Perdana Menteri Tiongkok Li Keqiang menyerukan koordinasi kebijakan global yang lebih kuat untuk menstabilkan perekonomian dunia dan mencegah resesi, saat ia bertemu dengan Direktur Pelaksana Dana Moneter Internasional (IMF) Kristalina Georgieva di Kamboja pada hari Sabtu.
“Negara-negara harus memperkuat kerja sama dan koordinasi kebijakan makroekonomi, untuk menciptakan sinergi guna menjaga stabilitas ekonomi dunia dan mencegah resesi,” kata Li saat keduanya bertemu di ibu kota Kamboja, Phnom Penh, di sela-sela pembicaraan kerja sama Asia Timur yang diadakan bersamaan dengan pertemuan tersebut. KTT tahunan Perhimpunan Bangsa-Bangsa Asia Tenggara (ASEAN).
Perekonomian dan keuangan global sangat terintegrasi, dan tidak ada negara yang kebal dalam menghadapi berbagai tantangan, kata Li kepada Georgieva, menurut kantor berita negara Xinhua.

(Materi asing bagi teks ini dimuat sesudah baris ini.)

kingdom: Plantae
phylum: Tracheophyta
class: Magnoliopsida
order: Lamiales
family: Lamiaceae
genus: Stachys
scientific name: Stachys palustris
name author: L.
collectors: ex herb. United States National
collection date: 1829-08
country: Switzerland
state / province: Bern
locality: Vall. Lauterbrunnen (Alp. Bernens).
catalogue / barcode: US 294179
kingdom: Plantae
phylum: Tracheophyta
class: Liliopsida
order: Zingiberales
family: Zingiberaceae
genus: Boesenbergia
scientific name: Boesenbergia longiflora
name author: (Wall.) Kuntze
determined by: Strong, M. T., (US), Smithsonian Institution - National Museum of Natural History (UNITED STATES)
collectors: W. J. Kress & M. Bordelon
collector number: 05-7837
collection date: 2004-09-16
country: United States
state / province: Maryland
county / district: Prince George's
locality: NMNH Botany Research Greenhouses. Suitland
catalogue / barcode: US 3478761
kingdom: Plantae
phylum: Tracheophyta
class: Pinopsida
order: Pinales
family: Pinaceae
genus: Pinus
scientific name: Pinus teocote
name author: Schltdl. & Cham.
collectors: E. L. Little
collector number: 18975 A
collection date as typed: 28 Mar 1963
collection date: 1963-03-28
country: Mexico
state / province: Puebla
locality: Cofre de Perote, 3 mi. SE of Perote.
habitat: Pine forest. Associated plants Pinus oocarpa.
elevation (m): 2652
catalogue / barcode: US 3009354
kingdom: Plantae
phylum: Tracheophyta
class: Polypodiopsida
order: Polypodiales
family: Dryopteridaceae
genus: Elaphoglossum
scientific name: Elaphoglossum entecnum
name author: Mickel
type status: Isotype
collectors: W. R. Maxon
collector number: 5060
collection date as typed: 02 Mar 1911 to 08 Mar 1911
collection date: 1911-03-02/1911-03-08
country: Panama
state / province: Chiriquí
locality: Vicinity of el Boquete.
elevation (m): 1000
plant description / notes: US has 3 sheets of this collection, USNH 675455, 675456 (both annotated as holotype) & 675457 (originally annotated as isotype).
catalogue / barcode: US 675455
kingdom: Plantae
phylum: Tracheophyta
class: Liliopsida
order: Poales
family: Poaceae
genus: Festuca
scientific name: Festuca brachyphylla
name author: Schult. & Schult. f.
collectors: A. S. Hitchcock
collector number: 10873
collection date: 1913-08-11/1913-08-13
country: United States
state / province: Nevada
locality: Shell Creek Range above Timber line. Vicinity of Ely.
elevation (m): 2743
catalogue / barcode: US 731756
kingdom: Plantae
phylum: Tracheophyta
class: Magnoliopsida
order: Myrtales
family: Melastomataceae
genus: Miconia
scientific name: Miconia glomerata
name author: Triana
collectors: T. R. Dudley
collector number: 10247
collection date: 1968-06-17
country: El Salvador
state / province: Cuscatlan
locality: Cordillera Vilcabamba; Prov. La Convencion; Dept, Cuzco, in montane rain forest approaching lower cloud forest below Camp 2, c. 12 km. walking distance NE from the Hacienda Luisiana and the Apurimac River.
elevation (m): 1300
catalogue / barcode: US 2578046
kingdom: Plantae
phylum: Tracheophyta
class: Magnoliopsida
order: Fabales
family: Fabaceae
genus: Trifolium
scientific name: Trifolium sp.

“Ini juga kondusif untuk menjaga perdamaian dan stabilitas dunia,” kata Li.
IMF memperkirakan akan terjadi perlambatan pertumbuhan global – dari 6 persen pada tahun 2021 menjadi 3,2 persen pada tahun 2022 dan 2,7 persen pada tahun 2023. Ini merupakan “profil pertumbuhan terlemah” sejak tahun 2001, kecuali krisis keuangan global dan fase akut. dari pandemi virus corona, kata IMF dalam laporan World Economic Outlook bulan lalu.
Tiga perekonomian terbesar, Amerika Serikat, Tiongkok, dan kawasan euro, akan terus mengalami perlambatan, kata laporan tersebut, seraya memperingatkan bahwa kondisi terburuk masih akan terjadi dan – bagi banyak orang – tahun 2023 akan “terasa seperti resesi”.
Ketika indikator-indikator perekonomian utama menurun secara signifikan pada awal tahun ini, Tiongkok dengan cepat menerapkan paket kebijakan untuk menstabilkan perekonomian dan menerapkan langkah-langkah tindak lanjut, kata Li saat memberi penjelasan kepada Georgieva mengenai situasi di negaranya.
Langkah-langkah tersebut mampu “membalikkan tren penurunan pada waktunya”, dengan perekonomian menunjukkan tren peningkatan yang stabil saat ini, tambahnya.
Komentar Li muncul di tengah meningkatnya kekhawatiran atas dampak yang lebih luas dari kebijakan ketat nol-Covid di Tiongkok, yang mewajibkan lockdown selama berminggu-minggu atau berbulan-bulan, pemeriksaan massal, kontrol perbatasan yang ketat, dan karantina.
Para analis memperkirakan Tiongkok akan gagal mencapai target pertumbuhan ekonomi “sekitar 5,5 persen” tahun ini.
IMF memperkirakan tingkat pertumbuhan Tiongkok sebesar 3,2 persen pada tahun 2022, terendah kedua sejak tahun 1977, yang mencerminkan dampak lockdown terhadap mobilitas dan krisis di sektor real estate.
“Tiongkok akan terus mendorong penerapan penuh langkah-langkah paket kebijakan untuk menstabilkan perekonomian… untuk menjaga indikator-indikator perekonomian utama dalam kisaran yang sesuai dan mengupayakan hasil yang lebih baik sepanjang tahun,” kata Li.
Dia juga mengatakan Tiongkok akan terus mengambil bagian dalam Inisiatif Penangguhan Layanan Utang Kelompok 20 (G20), yang diluncurkan pada akhir tahun 2020 untuk membantu 73 negara miskin yang berisiko gagal bayar di tengah pandemi.
Li berharap IMF akan terus memainkan peran aktif dalam meningkatkan mekanisme internasional untuk koordinasi utang negara, untuk membantu negara-negara mengatasi situasi kompleks yang dihadapi perekonomian global.